むくれながら朝ごはんを食べ、スーちゃんのごはんの準備に向かう。昨日、妖精王様からもらったスーちゃんの荷物の中に、スーちゃん用のごはんもあったはずだ。
部屋に置いてあったスーちゃん用の荷物を漁る。と、餌と書かれた布袋が一つと、可愛らしい食器を二つ見つけた。それを手に、キッチンに向かう。
何でキッチンに向かうかと言うと、お湯が必要だから。スーちゃんはまだお肉の塊が食べられない、離乳の時期らしい。この時期、本当ならお母さんが噛んで小さくした餌をもらうらしいんだけど、人が育てる子は離乳食を作って食べさせるんだとか。フレークみたいなこれと、ミンチのお肉を混ぜた餌が離乳食らしい。餌の袋に、ちゃんと離乳食の作り方も書いてあった。
キッチンに入ると、一足先に着いたらしいアードラーさんがお湯を沸かしてくれていた。私は食器の一つに水を入れて床に置くと、餌を計り、待つ事しばし。お湯が湧いたら計った餌の中にそれを入れてふやかし、ミンチ肉を追加で入れて、ハチミツをちょろっと。スプーンでぐちゃぐちゃとかき混ぜたら完成、と。
「ほ、ほら……。ごはん、出来た、よ……」
おっかなびっくり、床にスーちゃんの餌を置く。とたん、スーちゃんが餌の食器に飛びついた。ひぃ~! 私は思わず後退る。そんな私を見て可笑しそうに笑いながら、アードラーさんも餌の食器を床に置いた。スーちゃんの兄弟、アードラーさんの子も餌の食器に飛びつく。ガツガツと餌を食べる二匹を少し離れて見守りながら、私は口を開いた。
「ねえ、アードラーさん。その子の名前、決めた?」
「名前? あ~、そっか。家族として迎え入れるんなら、名前、付けてあげた方が良いのか……。家畜は飼ってたけど、愛玩動物なんて初めてだからすっかり忘れてた。ん~、何が良いかなぁ……。アイリスちゃんの子はスーちゃんだっけ? 何でその名前にしたの?」
「スーちゃんね、寝息がプスープスーっていうの。でね、最初はプスちゃんにしようかと思ったんだけど、韻が悪かったから。プスとブスって似てるでしょ?」
「だね」
「だからね、プスーのプを取って、スーちゃんなんてどうかなって。試しに呼んでみたら反応したんだ」
「今もこっち見てるけど」
アードラーさんが苦笑しながら指差した先を見る。と、スーちゃんが「呼んだ?」とばかりにこちらを見ていた。
「ごめん。何でも無い……」
だから、そんな期待の篭った眼差しでこっち見ないで。私の言葉に、スーちゃんがごはんを再開した。ちょっと名前が出たくらいで反応するとは……。
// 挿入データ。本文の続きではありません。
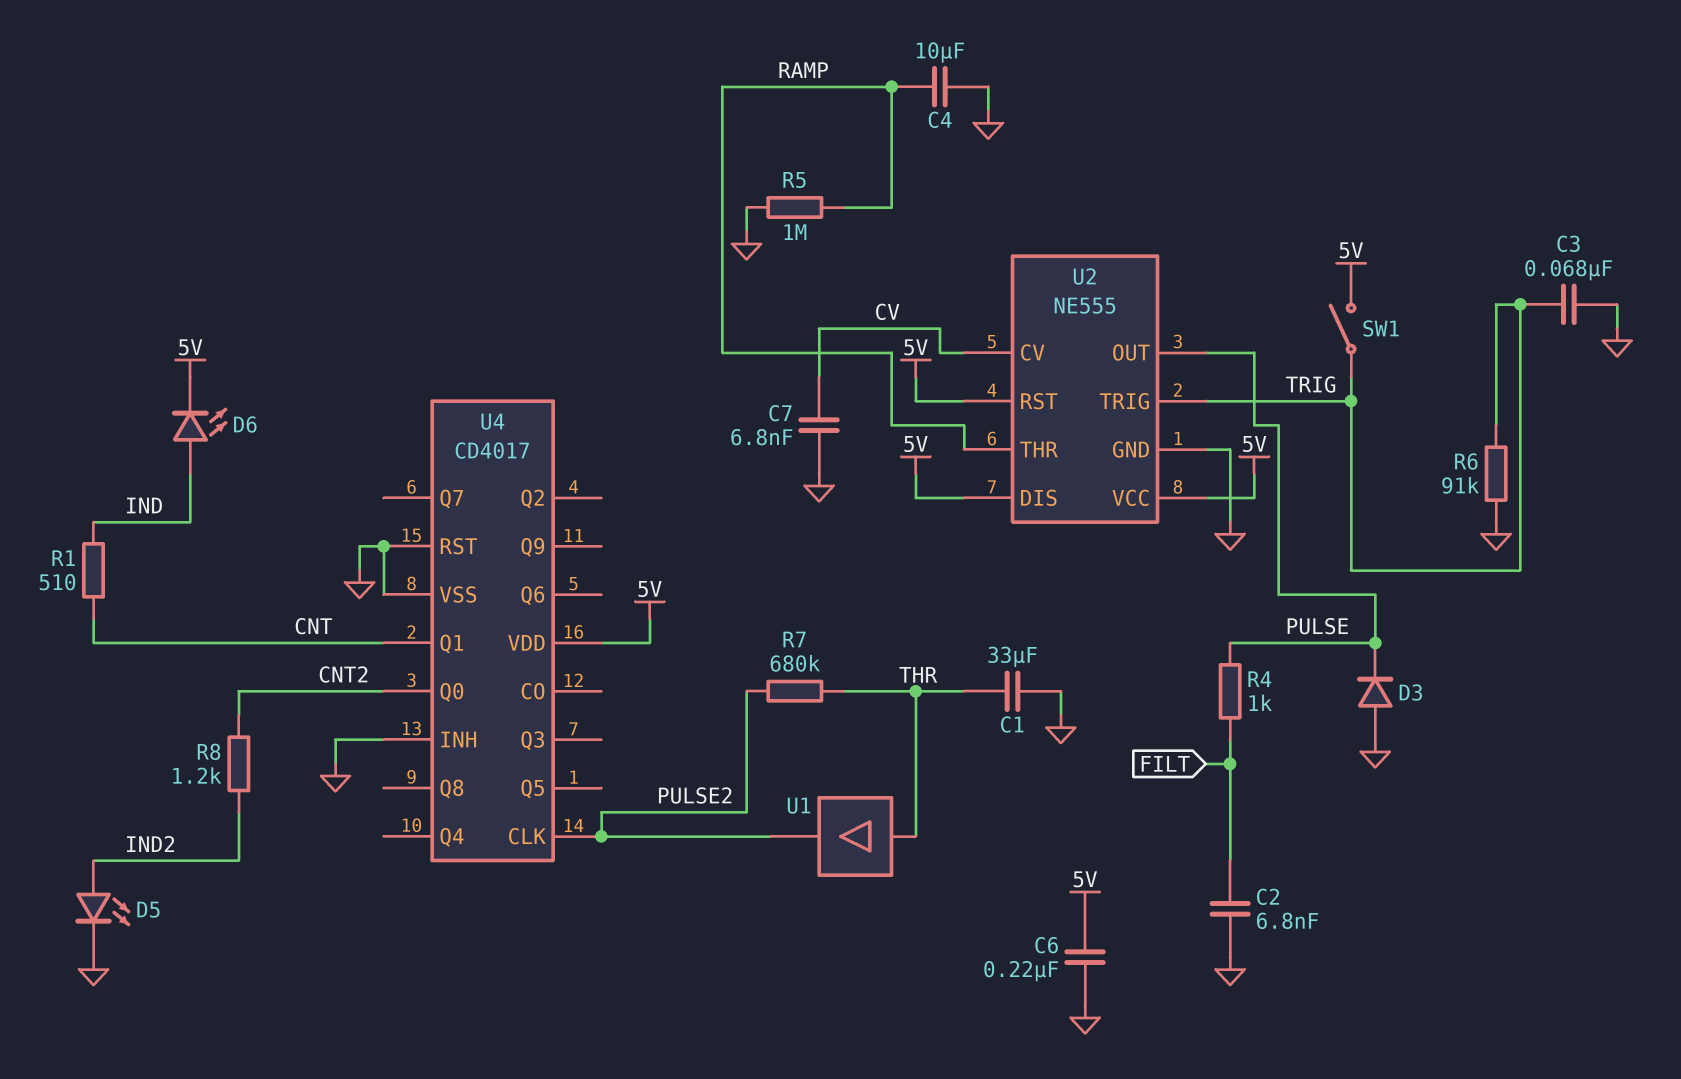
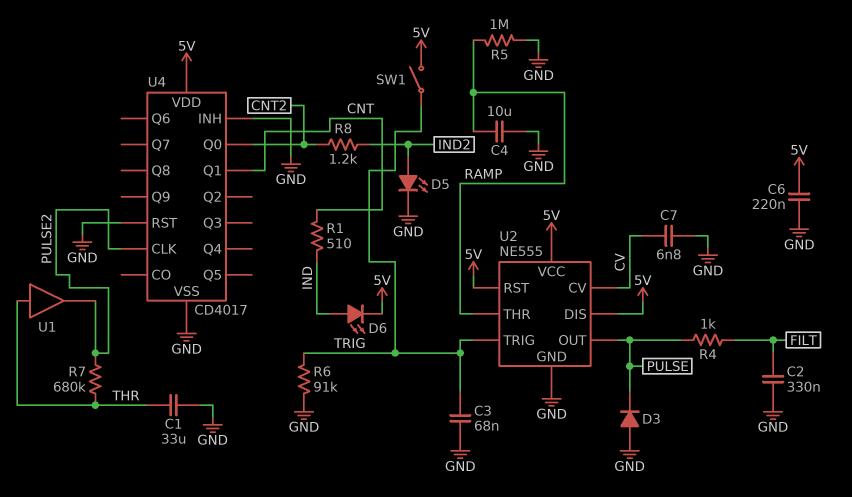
C2: 6.8nF (FILT, GND) -> 330nF (FILT, GND)

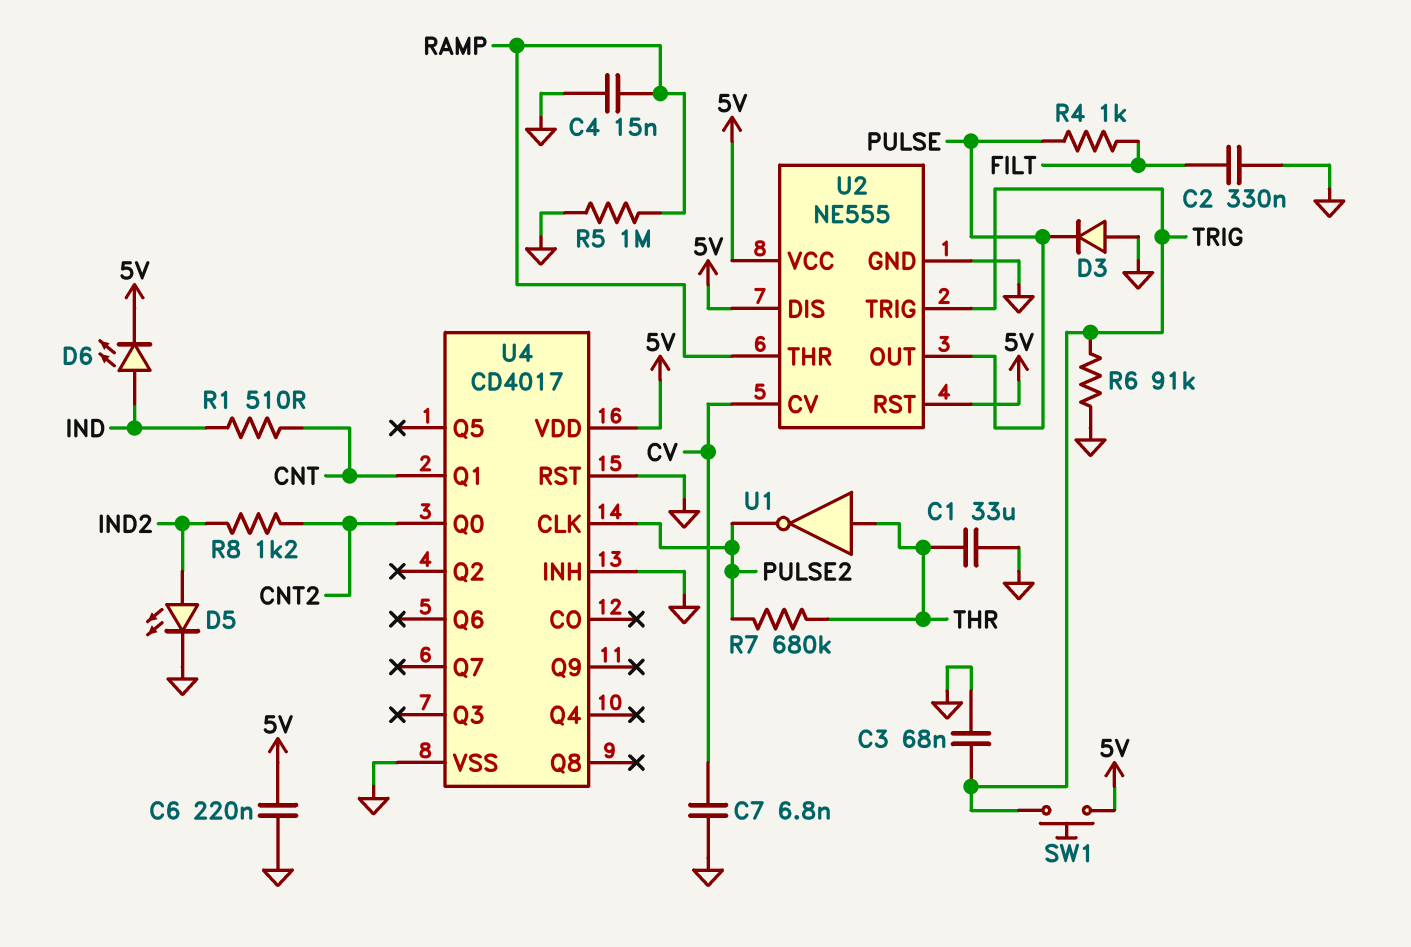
C4: 10uF (GND, RAMP) -> 15nF (GND, RAMP)
SW1: switch (5V, TRIG) -> button (5V, TRIG)
U1: buffer (in THR, out PULSE2) -> NOT (in THR, out PULSE2)

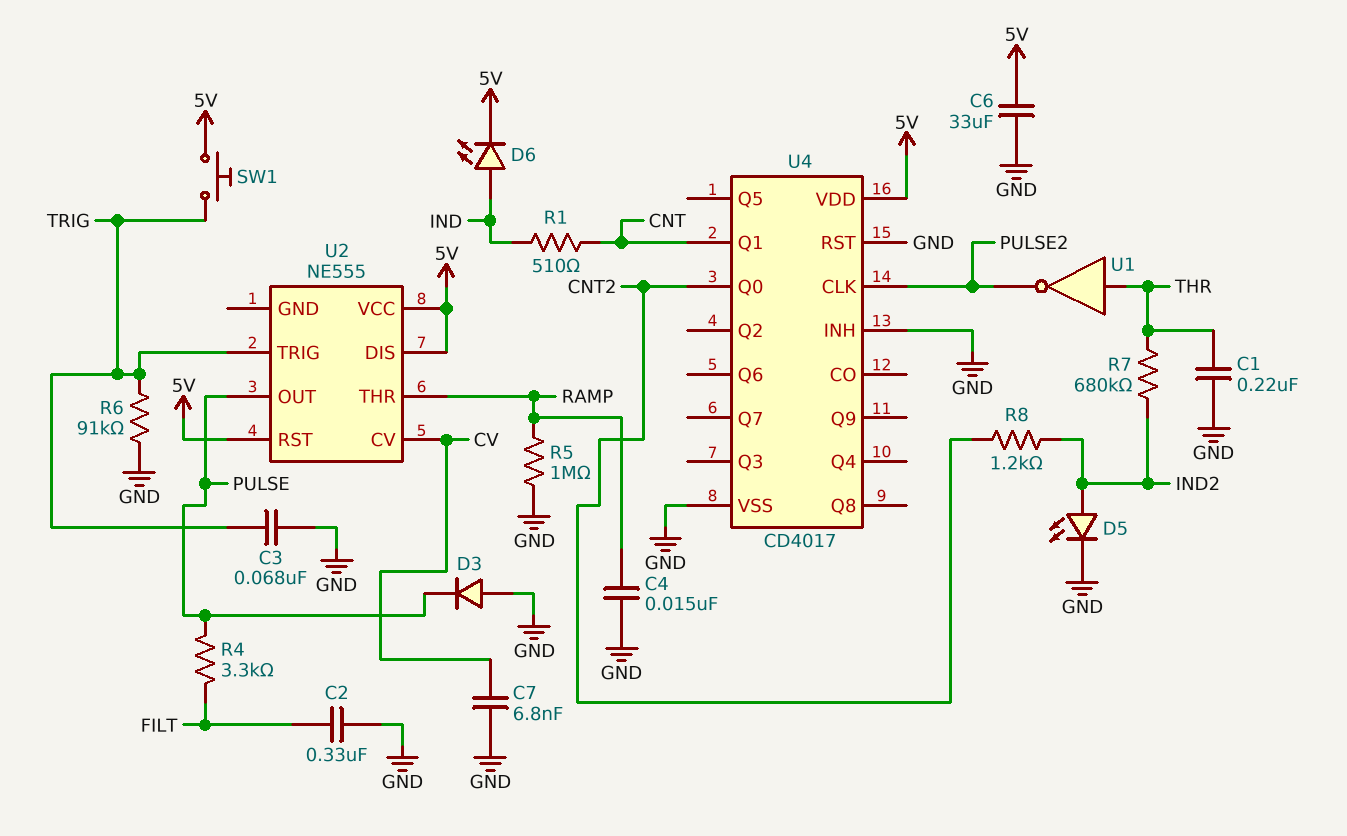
C1: 33uF (GND, THR) -> 220nF (GND, THR)
C6: 220nF (5V, GND) -> 33uF (5V, GND)
R4: 1k (FILT, PULSE) -> 3.3k (FILT, PULSE)
R7: 680k (PULSE2, THR) -> 680k (IND2, THR)
U2 pin GND: GND -> none

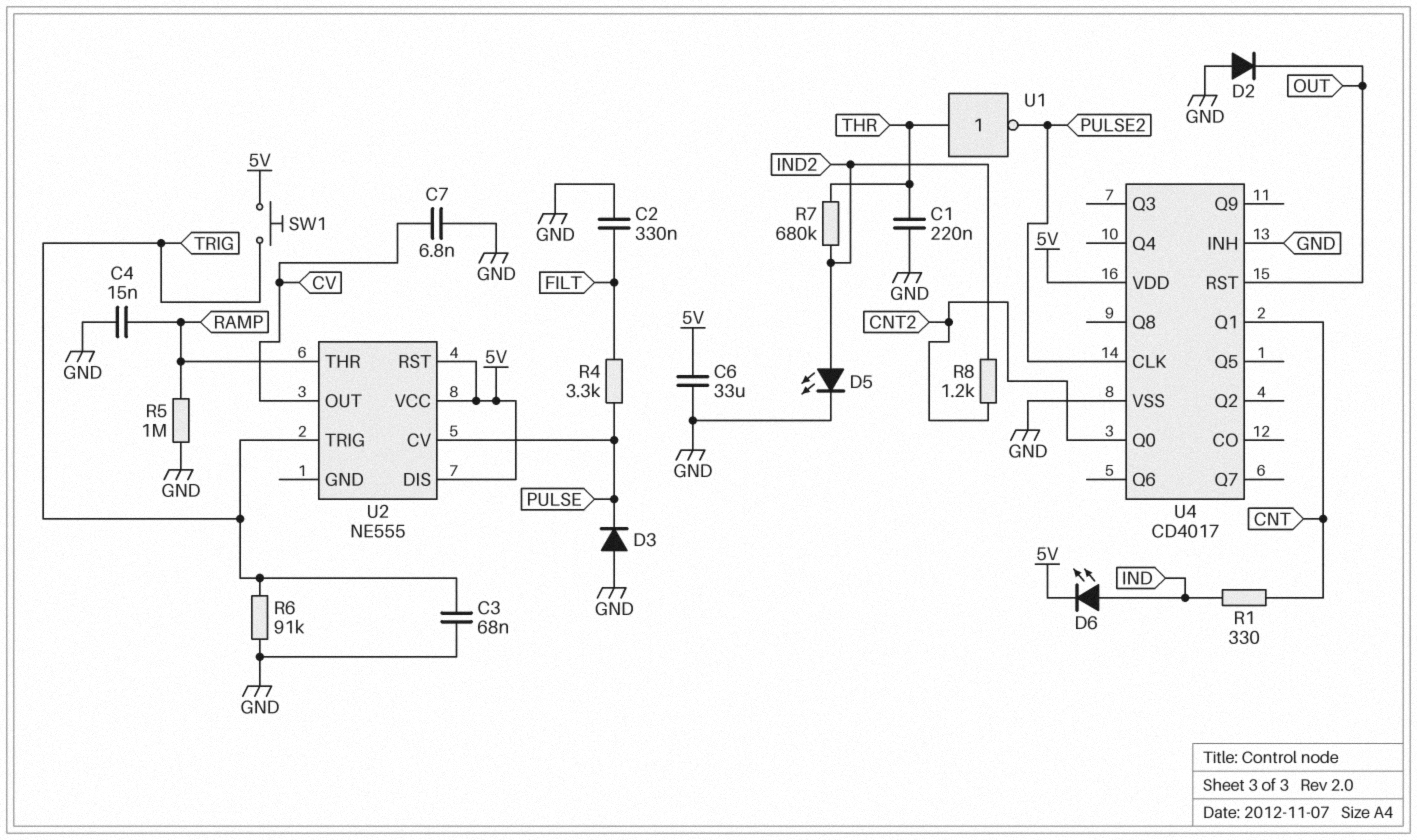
D2: none -> diode (A GND, K OUT)
R1: 510 (CNT, IND) -> 330 (CNT, IND)
U2 pin CV: CV -> PULSE
U2 pin OUT: PULSE -> CV
U4 pin RST: GND -> OUT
「自分の名前、もう分かってるんだね。ケルベロスって賢いね」
「ん……」
「にしても、寝息かぁ……。それでいくと、ウチの子はクーちゃんになるのか……?」
アードラーさんがぽつりと呟くと、アードラーさんの子が餌から顔を上げた。でも、アードラーさんは気が付いていない。名前を考えてるのか、上の空だから。
「アードラーさん、アードラーさん」
「ん?」
「クーちゃんで反応してたよ」
「本当? クーちゃん?」
アードラーさんが再び呼ぶ。と、アードラーさんの子がこっちを見た。
「おお。本当だ!」
「アードラーさんの子はクーちゃんで決まりだね。スーちゃんとクーちゃんで、ちゃんと兄弟みたいな名前になったね」
「だね。でもさ、二匹とも可愛らしい名前になったけどさ、この子達って成体になったらかなり大きくなるんだよねぇ」
アードラーさんの言葉に、ふと、昨日見た、妖精王様のケルベロスを思い出す。私が乗って移動出来そうなくらい大きい身体だった。今はミーちゃんくらいの大きさのこの子達が、あそこまで大きくなるのか……。あんなに大きくなると、恐怖以外湧いてこない気がするんだけど……。
「立派な身体でクーちゃんとスーちゃんって呼ばれてるの、想像するとちょっと面白くない?」
アードラーさんがそう言って、可笑しそうにケラケラ笑う。私も想像してみた。巨大になったスーちゃんを。そんなスーちゃんを、私がスーちゃんと呼び続けるのを。
「言われてみると、ちょっと面白い、かも……?」
「でしょでしょ! こういうのも名前負けって言うのかね?」
「え~。言わないと思う」
スーちゃんには、しばらく、その名前に合う小さい身体のままでいて欲しい。出来ればずっと小さいままでいて欲しい、なんて。流石にそれは自分勝手すぎるかな……。